## [Compito 1]
Elenca tutti i nomi propri di persone e di personaggi che compaiono nel brano sul film di Kubrick.
## [Compito 2]
Estrai dal brano sul film di Kubrick il tratto che va da "Dopo la Provocazione" a "più esplicitamente politica.", riportandolo parola per parola.

╭─ Brano del documento

Dopo la Provocazione etica e morale dell'erotismo morboso di "Lolita", Kubrick lancia un'altra provocazione, questa volta più esplicitamente politica.
Il Regista si cimenta con la Satira, e anche qui ribalta e rivoluziona i codici del Genere realizzando un'Opera fondamentale: tratto da un romanzo di Peter George (che purtroppo non son riuscito a leggere nella sua versione originaria, senza il Personaggio di Strangelove), il Film di Kubrick prende in giro con spirito dissacrante e irrispettoso le logiche strategiche della guerra fredda. Ma l'ironia pungente (presente, seppure in modo molto sottile, in quasi tutta la Filmografia del Regista) non riesce ad ottenere un'esplosione di risate, e nemmeno ci prova: l'obiettivo infatti non è far scompisciare il pubblico liberandolo dalle preoccupazioni (in particolare dal terrore di uno scontro atomico all'epoca visto come imminente), ma semmai farlo sorridere molto amaramente, pervadendolo con un senso di Inquietudine tutt'altro che catartico (e questo è un bene, perché personalmente credo di disprezzare la catarsi). Il Film mostra come l'equilibrio nel braccio di ferro tra Usa e Urss fosse tutt'altro che stabile: basta una scheggia impazzita, una mossa falsa tra le più alte gerarchie di una delle due superpotenze per provocare il rischio di un'escalation della tensione con possibile scoppio di un conflitto atomico aperto e irrimediabile.

╰─
╭─ Voci

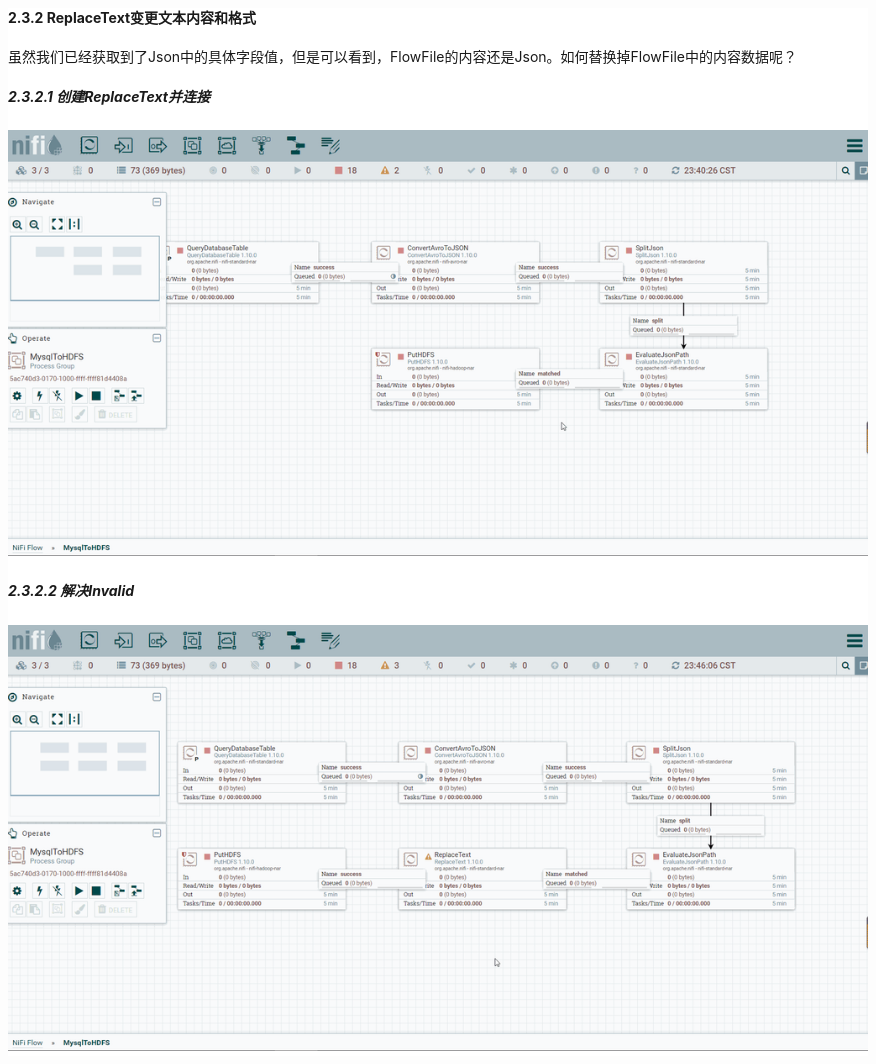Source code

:

#### 2.3.2 ReplaceText变更文本内容和格式

虽然我们已经获取到了Json中的具体字段值，但是可以看到，FlowFile的内容还是Json。如何替换掉FlowFile中的内容数据呢？

##### 2.3.2.1 创建ReplaceText并连接

![创建ReplaceText](./images/创建ReplaceText.gif)



##### 2.3.2.2 解决Invalid

![ReplaceTextInvalid](./images/ReplaceTextInvalid.gif)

╰─

## [Soluzione 1]
Kubrick, Peter George, Strangelove

## [Soluzione 2]
Dopo la Provocazione etica e morale dell'erotismo morboso di "Lolita", Kubrick lancia un'altra provocazione, questa volta più esplicitamente politica.